↓↓↓
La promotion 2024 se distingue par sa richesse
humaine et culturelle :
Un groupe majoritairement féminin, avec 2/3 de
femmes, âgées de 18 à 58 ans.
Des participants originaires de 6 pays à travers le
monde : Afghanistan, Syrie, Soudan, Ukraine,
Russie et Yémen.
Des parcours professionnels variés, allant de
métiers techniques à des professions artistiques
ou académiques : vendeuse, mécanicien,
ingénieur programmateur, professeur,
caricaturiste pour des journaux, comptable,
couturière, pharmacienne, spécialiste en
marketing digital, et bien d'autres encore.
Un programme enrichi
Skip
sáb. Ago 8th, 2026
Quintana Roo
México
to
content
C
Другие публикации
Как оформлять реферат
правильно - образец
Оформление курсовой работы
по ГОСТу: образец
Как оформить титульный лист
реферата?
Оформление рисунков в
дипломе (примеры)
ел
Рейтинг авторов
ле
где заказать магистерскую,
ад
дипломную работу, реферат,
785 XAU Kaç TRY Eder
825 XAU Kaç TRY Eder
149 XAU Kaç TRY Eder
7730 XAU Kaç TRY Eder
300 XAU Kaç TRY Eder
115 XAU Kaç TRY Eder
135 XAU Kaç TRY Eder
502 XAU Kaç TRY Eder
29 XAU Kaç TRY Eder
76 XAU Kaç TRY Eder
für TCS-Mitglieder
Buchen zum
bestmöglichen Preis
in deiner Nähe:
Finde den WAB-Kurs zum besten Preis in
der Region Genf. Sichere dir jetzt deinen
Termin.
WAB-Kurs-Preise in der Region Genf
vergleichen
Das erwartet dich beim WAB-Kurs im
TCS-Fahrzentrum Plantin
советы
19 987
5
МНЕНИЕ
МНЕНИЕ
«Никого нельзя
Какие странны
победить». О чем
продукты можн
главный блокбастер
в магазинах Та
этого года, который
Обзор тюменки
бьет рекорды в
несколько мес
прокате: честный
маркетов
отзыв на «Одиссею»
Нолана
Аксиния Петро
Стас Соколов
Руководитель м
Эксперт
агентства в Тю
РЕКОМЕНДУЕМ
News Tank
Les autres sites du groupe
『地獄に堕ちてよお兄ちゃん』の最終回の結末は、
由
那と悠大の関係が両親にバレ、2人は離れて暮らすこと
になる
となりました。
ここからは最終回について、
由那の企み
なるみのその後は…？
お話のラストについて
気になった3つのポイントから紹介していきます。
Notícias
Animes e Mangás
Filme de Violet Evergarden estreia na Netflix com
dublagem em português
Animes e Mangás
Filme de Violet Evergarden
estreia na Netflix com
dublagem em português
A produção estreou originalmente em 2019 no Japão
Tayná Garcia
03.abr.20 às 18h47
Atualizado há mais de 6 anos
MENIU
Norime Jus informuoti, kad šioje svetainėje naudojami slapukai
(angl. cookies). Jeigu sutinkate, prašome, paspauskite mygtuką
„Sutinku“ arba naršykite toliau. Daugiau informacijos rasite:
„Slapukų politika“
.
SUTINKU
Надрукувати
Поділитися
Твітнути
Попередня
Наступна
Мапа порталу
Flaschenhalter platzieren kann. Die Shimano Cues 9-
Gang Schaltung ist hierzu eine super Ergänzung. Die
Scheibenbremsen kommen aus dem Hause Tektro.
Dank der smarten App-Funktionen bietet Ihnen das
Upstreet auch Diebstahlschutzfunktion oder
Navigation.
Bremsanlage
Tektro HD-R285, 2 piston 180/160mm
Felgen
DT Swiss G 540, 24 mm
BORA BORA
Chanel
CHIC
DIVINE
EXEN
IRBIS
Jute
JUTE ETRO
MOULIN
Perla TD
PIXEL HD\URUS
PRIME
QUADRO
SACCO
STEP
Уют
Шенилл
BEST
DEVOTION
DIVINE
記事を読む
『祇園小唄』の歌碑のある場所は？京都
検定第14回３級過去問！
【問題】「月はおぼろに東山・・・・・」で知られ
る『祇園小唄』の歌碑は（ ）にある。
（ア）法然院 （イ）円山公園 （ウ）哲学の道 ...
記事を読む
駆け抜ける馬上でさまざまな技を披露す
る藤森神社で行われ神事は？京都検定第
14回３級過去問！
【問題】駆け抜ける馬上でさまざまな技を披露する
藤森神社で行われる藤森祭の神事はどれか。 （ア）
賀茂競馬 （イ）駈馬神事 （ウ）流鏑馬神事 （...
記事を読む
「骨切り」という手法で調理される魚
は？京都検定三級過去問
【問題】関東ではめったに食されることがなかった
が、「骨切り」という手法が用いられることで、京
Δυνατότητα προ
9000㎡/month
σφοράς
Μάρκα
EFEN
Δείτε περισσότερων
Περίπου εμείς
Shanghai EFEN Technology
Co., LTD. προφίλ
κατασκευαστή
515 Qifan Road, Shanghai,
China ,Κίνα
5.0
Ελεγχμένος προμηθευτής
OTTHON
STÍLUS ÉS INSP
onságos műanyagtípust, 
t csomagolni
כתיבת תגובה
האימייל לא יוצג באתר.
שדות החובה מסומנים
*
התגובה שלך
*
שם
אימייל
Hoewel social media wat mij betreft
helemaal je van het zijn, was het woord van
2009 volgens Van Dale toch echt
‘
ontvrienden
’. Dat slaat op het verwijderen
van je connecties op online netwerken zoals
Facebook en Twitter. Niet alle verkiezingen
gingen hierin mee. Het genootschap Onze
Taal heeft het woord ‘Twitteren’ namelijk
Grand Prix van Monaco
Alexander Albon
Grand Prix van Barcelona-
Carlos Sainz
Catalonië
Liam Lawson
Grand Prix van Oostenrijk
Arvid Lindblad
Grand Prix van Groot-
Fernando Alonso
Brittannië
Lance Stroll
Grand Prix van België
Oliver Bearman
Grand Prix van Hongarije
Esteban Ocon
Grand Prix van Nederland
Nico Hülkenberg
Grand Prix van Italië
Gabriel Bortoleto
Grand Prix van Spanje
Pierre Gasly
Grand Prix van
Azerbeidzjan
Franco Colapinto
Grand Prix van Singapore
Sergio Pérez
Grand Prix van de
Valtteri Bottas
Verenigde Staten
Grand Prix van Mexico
↑↑↑
WHAT THE EXERCISE ASKS. Each line from the one with "Valtteri Bottas" through the end of the entries above must be set down exactly, both end lines included, and no other line may appear.

OUTPUT.
Valtteri Bottas
Verenigde Staten
Grand Prix van Mexico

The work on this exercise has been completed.